**To-do item**
Please gather every line in the rows below that contains the word "Gottesdienst", and copy each of those lines in full.

◆ ◆ ◆ ◆ ◆

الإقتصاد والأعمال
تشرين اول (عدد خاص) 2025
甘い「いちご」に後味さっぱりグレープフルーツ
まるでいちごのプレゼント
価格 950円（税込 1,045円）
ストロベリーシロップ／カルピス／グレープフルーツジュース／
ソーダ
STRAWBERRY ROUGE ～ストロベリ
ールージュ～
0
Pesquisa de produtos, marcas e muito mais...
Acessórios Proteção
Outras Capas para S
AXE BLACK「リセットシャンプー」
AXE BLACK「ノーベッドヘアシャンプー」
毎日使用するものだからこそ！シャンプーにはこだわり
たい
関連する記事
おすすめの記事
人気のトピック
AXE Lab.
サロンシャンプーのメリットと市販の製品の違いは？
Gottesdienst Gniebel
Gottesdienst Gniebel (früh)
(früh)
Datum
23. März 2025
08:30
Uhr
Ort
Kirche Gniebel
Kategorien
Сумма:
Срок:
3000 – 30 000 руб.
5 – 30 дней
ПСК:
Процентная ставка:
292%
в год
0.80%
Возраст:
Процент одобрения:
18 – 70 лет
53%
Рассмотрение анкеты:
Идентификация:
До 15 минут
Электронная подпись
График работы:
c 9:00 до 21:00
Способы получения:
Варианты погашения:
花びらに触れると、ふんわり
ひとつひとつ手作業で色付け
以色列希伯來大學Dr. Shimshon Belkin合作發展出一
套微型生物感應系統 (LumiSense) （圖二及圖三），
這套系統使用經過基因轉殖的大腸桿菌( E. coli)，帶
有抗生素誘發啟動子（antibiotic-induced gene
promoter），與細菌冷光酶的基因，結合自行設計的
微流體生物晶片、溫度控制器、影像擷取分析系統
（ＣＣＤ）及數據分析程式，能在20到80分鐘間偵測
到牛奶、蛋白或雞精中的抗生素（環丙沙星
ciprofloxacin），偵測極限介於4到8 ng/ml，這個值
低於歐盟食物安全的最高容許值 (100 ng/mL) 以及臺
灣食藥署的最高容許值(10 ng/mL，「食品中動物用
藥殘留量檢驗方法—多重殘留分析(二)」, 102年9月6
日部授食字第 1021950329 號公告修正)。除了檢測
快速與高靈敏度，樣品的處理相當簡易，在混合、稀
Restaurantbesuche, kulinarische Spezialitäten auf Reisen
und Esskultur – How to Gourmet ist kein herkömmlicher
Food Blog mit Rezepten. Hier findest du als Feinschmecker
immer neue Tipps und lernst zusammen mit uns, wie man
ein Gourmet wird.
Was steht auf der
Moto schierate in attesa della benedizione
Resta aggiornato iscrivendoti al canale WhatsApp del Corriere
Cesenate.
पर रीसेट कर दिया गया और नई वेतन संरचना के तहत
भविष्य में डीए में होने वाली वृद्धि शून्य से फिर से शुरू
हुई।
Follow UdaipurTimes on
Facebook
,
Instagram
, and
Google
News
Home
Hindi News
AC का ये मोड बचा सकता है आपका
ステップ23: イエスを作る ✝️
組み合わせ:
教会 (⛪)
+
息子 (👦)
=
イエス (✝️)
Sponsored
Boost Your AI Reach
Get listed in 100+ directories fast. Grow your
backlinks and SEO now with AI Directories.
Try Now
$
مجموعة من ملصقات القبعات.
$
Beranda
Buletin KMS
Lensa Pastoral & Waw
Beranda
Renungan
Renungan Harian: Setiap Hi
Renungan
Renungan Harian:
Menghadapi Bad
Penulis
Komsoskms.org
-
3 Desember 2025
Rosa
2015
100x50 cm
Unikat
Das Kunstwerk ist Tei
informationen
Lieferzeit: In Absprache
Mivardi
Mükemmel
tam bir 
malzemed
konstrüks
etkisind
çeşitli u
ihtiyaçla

◆ ◆ ◆ ◆ ◆

**Answer**
Gottesdienst Gniebel
Gottesdienst Gniebel (früh)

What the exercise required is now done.